Because it may be dispositive in this case, the court intends to address the issue of forum non conveniens before reaching any alternative ground for dismissal. Under the circumstances, the court finds that permitting Vivendi to engage in extensive discovery would pose an undue burden on DT Defendants. Vivendi may, however, pursue discovery that is narrowly tailored to the question of forum non conveniens — i.e. the events and evidence in the United States implicated by this dispute.
The court therefore does not reach the parties' dispute concerning jurisdictional discovery at this time.
Under the doctrine of forum non conveniens, the court will consider, inter alia, the physical location of evidence and witnesses, and local interest in the controversy. See Gulf Oil v. Gilbert, 330 U.S. 501, 508-09 (1947).
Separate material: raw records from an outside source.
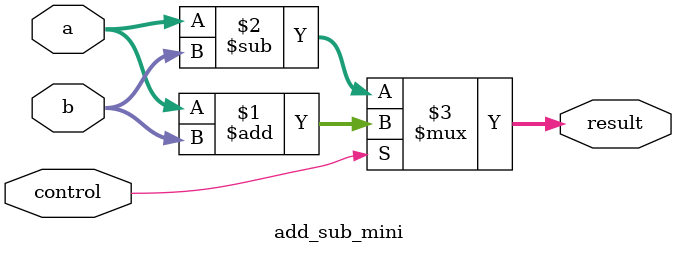
<source format=v>
module add_sub_mini (
    input [15:0] a, b,
    input control,
    output [15:0] result
);

    assign result = control ? (a + b) : (a - b);

endmodule
</source>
By way of further direction to the parties, the court outlines the scope of permissible discovery as follows. In its most recent submission to the court, Vivendi proposes an amended request for production of documents. See Supp. Opp'n, Rohde Decl., Ex. A (Second RFP) (Dkt. # 39). While Vivendi's amended request continues to be overbroad, the court identifies the following requests as appropriately tailored to the question of forum non conveniens: 1(a), 1(d), and 1(e). The court directs DT Defendants to respond to or produce materials pursuant to these three requests by May 17, 2007. The court otherwise stays all discovery.
In light of the court's order permitting Vivendi limited discovery, the court strikes the parties' stipulated deadline of April 19, 2007 for DT Defendants to answer or move to dismiss the complaint and sets a new deadline of May 17, 2007.
IV. CONCLUSION
For the reasons stated above, the court GRANTS in part and DENIES in part DT Defendants' motion for a protective order (Dkt. # 26). Vivendi may propound the limited discovery described above. The court sets a new deadline of May 17, 2007 for DT Defendants to answer or move to dismiss Vivendi's complaint.